Psychological Stress Exacts High Toll on Adults With Heart Disease

NEW YORK (Reuters Health) – Myocardial ischemia induced by mental stress significantly raises the risk of cardiovascular events and death in patients with stable coronary heart disease, new research suggests.

The findings “highlight the importance of emotional factors on the clinical course of patients with heart disease, providing compelling evidence to include stress and mental-health indicators in the risk assessment of these patients,” Dr. Viola Vaccarino of Emory University, in Atlanta, told Reuters Health by email.

“Further studies are urgently needed to ascertain the utility of recognizing and treating ischemia provoked by psychological stress in the clinical setting,” said Dr. Vaccarino.

The findings stem from a pooled analysis of data on 918 adults (mean age, 60 years; 34% women; 40% Black) with stable CHD from two prospective cohort studies with similar protocols; 618 patients from the Mental Stress Ischemia Prognosis Study (MIPS) and 300 from the Myocardial Infarction and Mental Stress Study 2 (MIMS2).

At baseline, all participants underwent both mental-stress testing with a public speaking challenge and a conventional exercise or pharmacologic stress test, with myocardial perfusion imaging used to detect ischemia. “This design also allowed us to compare the effect of each of the two ischemia types when occurring without the other,” Dr. Vaccarino explained.

Overall, 147 participants (16%) had mental-stress-induced ischemia, 281 (31%) had conventional stress ischemia and 96 (10%) had both types of ischemia, Dr. Vaccarino and her colleagues report in JAMA.

During a median follow-up of five years, the primary endpoint of cardiovascular death or myocardial infarction occurred in 156 participants (17%), and the secondary endpoint that also included hospitalization for heart failure occurred in 319 participants (35%).

Mental-stress-induced myocardial ischemia alone was significantly associated with the primary endpoint (pooled adjusted hazard ratio, 2.5; 95% confidence interval, 1.8 to 3.5) and the secondary endpoint (pooled aHR, 2.0; 95% CI, 1.5 to 2.5).

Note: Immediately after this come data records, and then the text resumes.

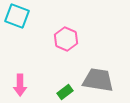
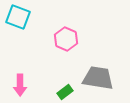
cyan square: moved 1 px right, 1 px down
gray trapezoid: moved 2 px up
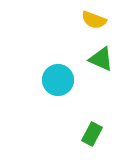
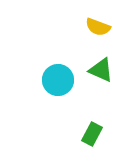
yellow semicircle: moved 4 px right, 7 px down
green triangle: moved 11 px down
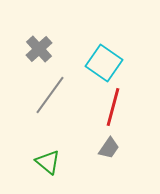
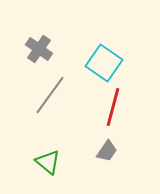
gray cross: rotated 12 degrees counterclockwise
gray trapezoid: moved 2 px left, 3 px down
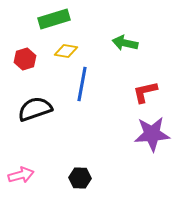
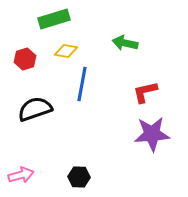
black hexagon: moved 1 px left, 1 px up
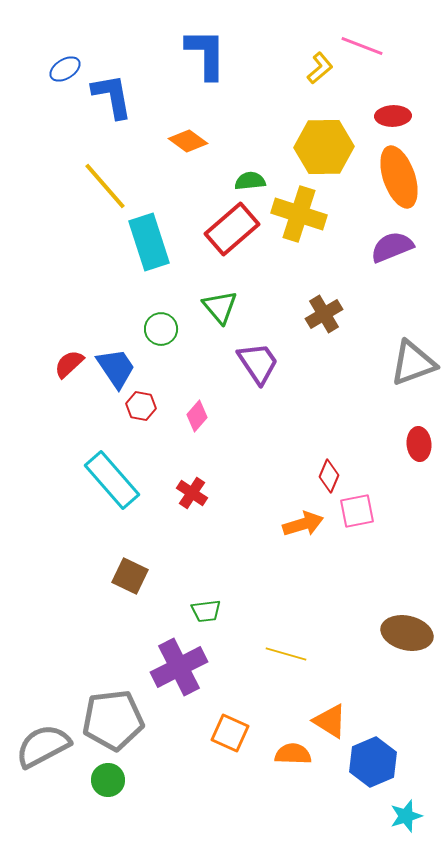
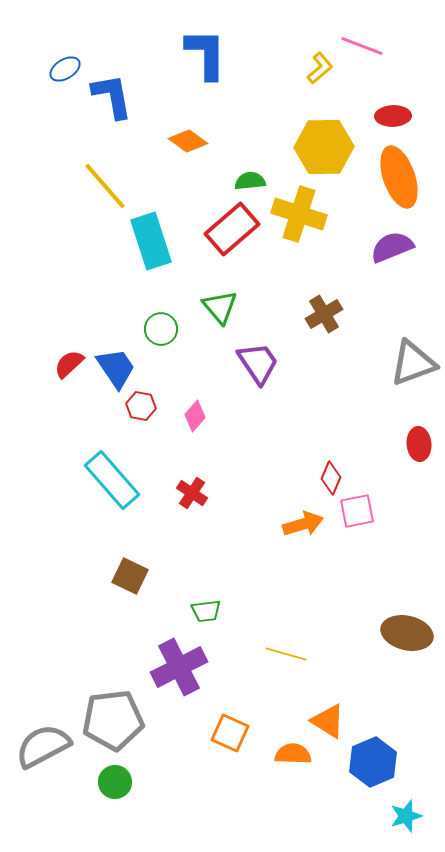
cyan rectangle at (149, 242): moved 2 px right, 1 px up
pink diamond at (197, 416): moved 2 px left
red diamond at (329, 476): moved 2 px right, 2 px down
orange triangle at (330, 721): moved 2 px left
green circle at (108, 780): moved 7 px right, 2 px down
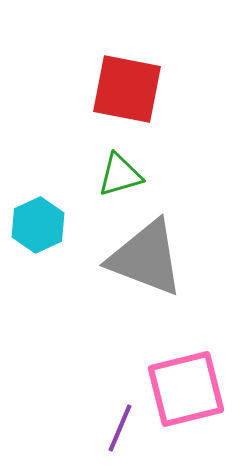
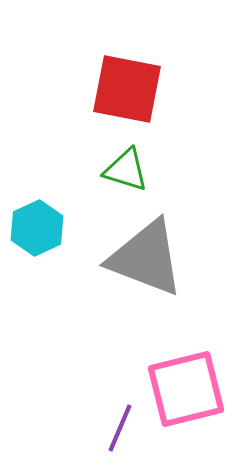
green triangle: moved 6 px right, 5 px up; rotated 33 degrees clockwise
cyan hexagon: moved 1 px left, 3 px down
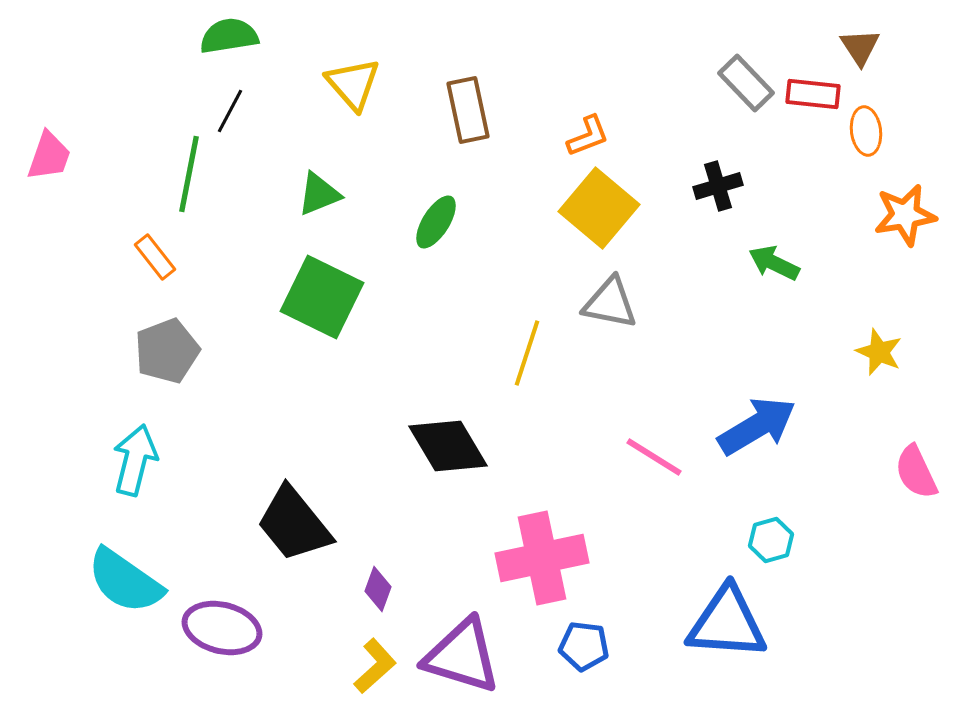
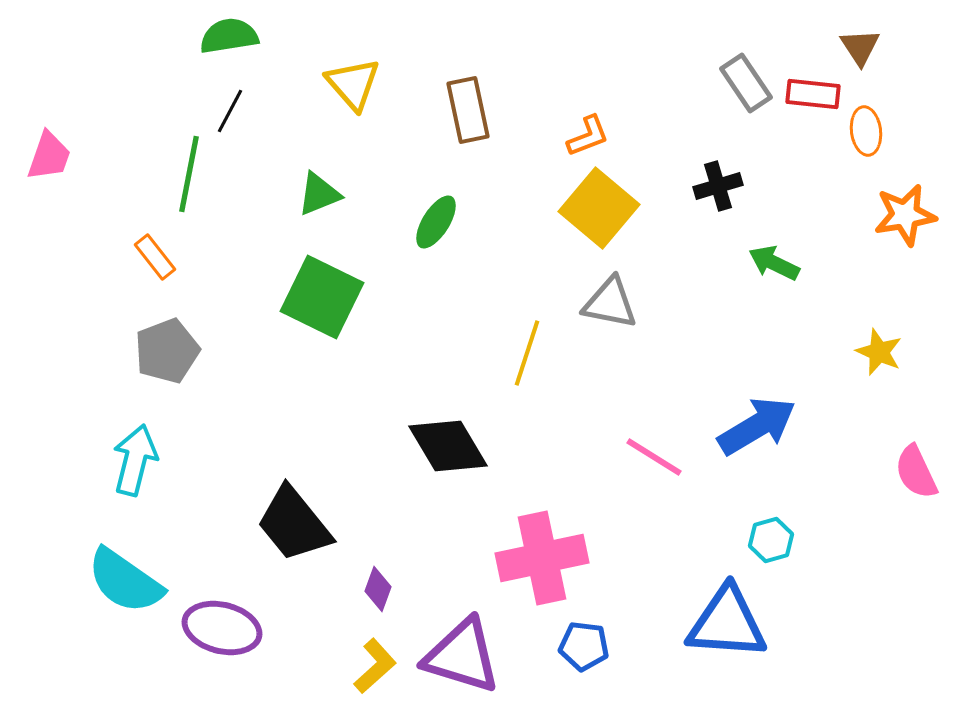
gray rectangle: rotated 10 degrees clockwise
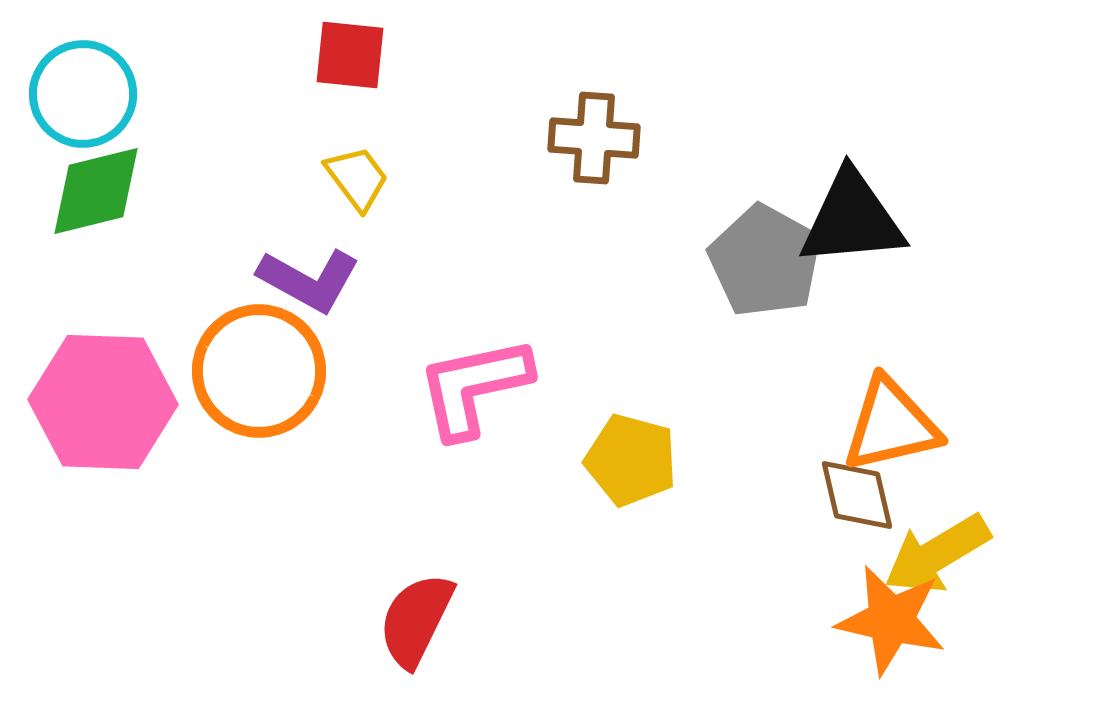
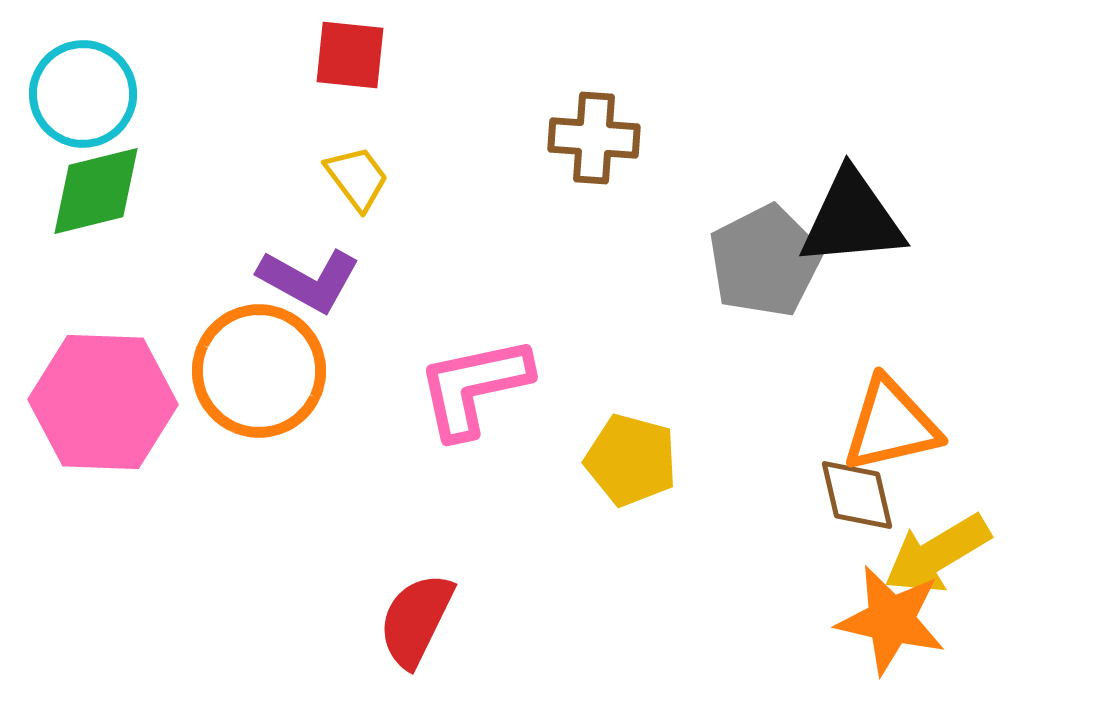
gray pentagon: rotated 16 degrees clockwise
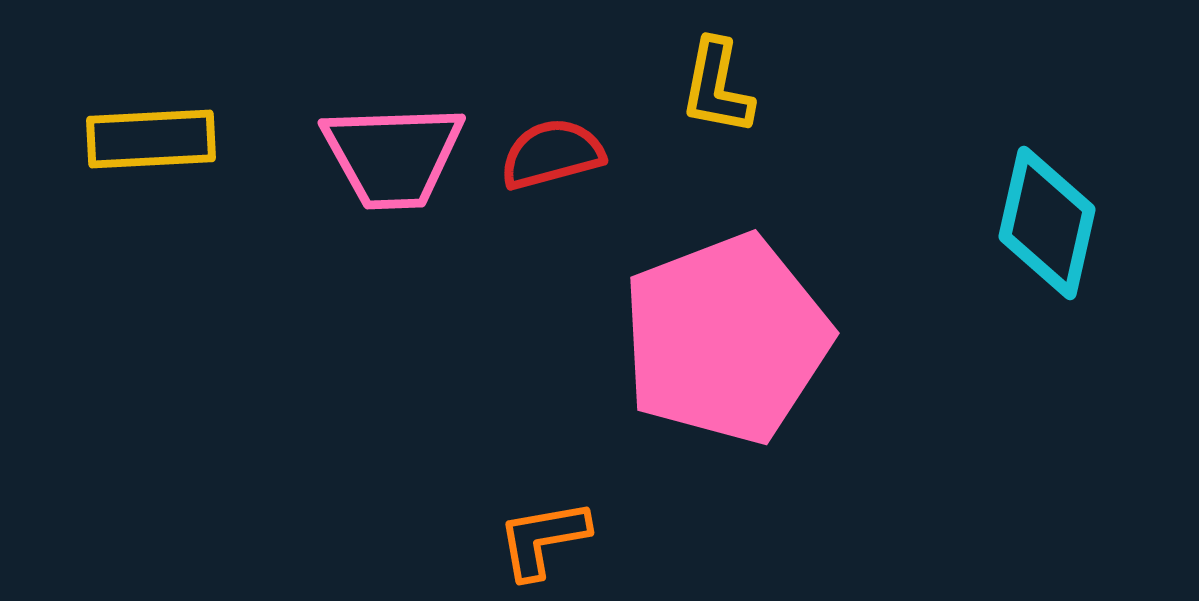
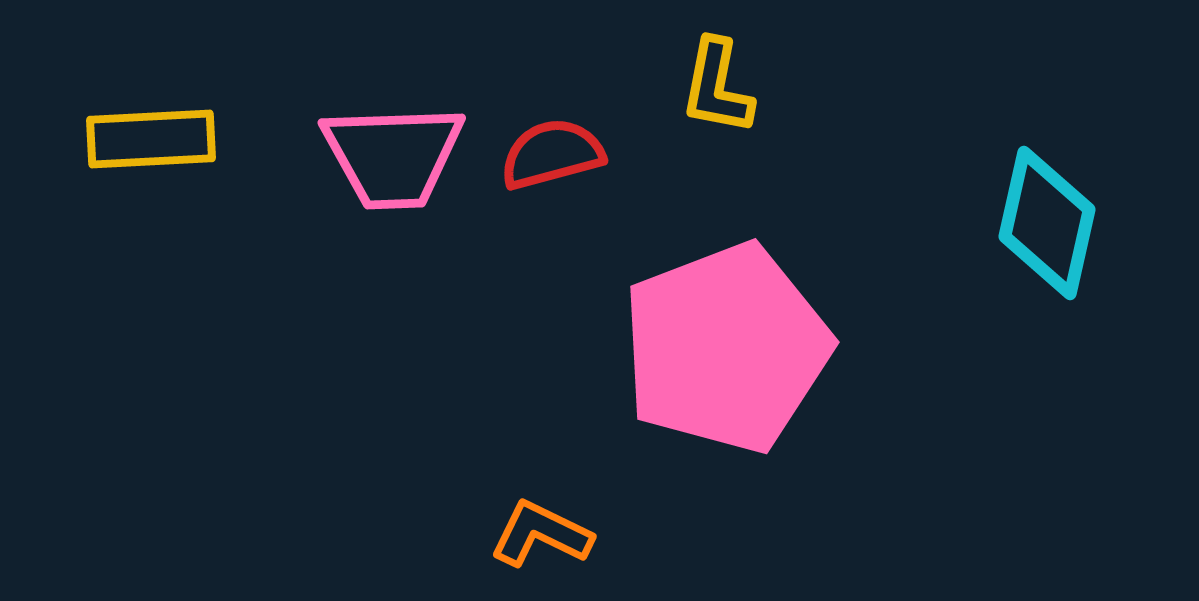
pink pentagon: moved 9 px down
orange L-shape: moved 2 px left, 5 px up; rotated 36 degrees clockwise
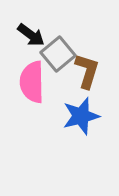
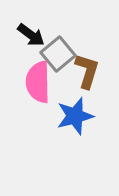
pink semicircle: moved 6 px right
blue star: moved 6 px left
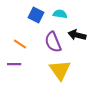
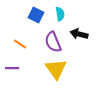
cyan semicircle: rotated 72 degrees clockwise
black arrow: moved 2 px right, 1 px up
purple line: moved 2 px left, 4 px down
yellow triangle: moved 4 px left, 1 px up
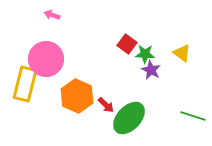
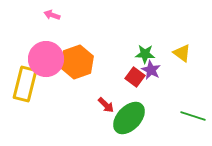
red square: moved 8 px right, 33 px down
orange hexagon: moved 34 px up; rotated 16 degrees clockwise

“The findings were consistently observed in each of the two cohorts and applied to first and subsequent events,” the authors say.

The presence of both mental-stress-induced and conventional stress myocardial ischemia (compared with no ischemia) was associated a greater than three-fold increased risk for the primary endpoint (HR, 3.8; 95% CI, 2.6 to 5.6), with similar results for the secondary endpoint.

The presence of conventional stress ischemia alone was not significantly associated with increased risk for the primary endpoint (HR, 1.4; 95% CI: 0.9 to 2.1).

“We were indeed surprised to find that mental-stress ischemia is a stronger risk factor than conventional stress ischemia. This suggests that the known association of conventional stress ischemia with adverse cardiac events is in part explained by its co-occurrence with mental-stress ischemia,” Dr. Vaccarino told Reuters Health.

“As a whole, this evidence suggests that the value of stress and mental health factors for CHD risk stratification should be investigated, given that they are amenable to medical and lifestyle intervention, including aerobic exercise and stress management training, antidepressants, and beta-blockers and anti-anginal drugs,” the researchers write in their paper.

The authors of a JAMA editorial say the findings “largely confirm prior observations from smaller studies and extend the generalizability of the findings to women, Black individuals, and younger individuals with stable CHD, populations that are often underrepresented in biomedical research.”

“Sufficient evidence now suggests that mental stress can trigger myocardial infarction, reversible cardiomyopathy and sudden cardiac death in susceptible individuals,” write Dr. Paco Bravo and Dr. Thomas Cappola with the University of Pennsylvania Perelman School of Medicine in Philadelphia.

However, they say several clinically relevant questions remain to be answered, including to what extent mental-stress ischemia can be modified; whether screening for and treatment of mental-stress ischemia can improve outcomes; whether or not mental-stress testing is reproducible and feasible in clinical practice; and whether there are additional at-risk groups for whom mental-stress ischemia testing should be considered.

“Answers to these important questions will help determine whether mental stress should become an actionable clinical item in the management of individuals with known or suspected CHD,” the editorialists conclude.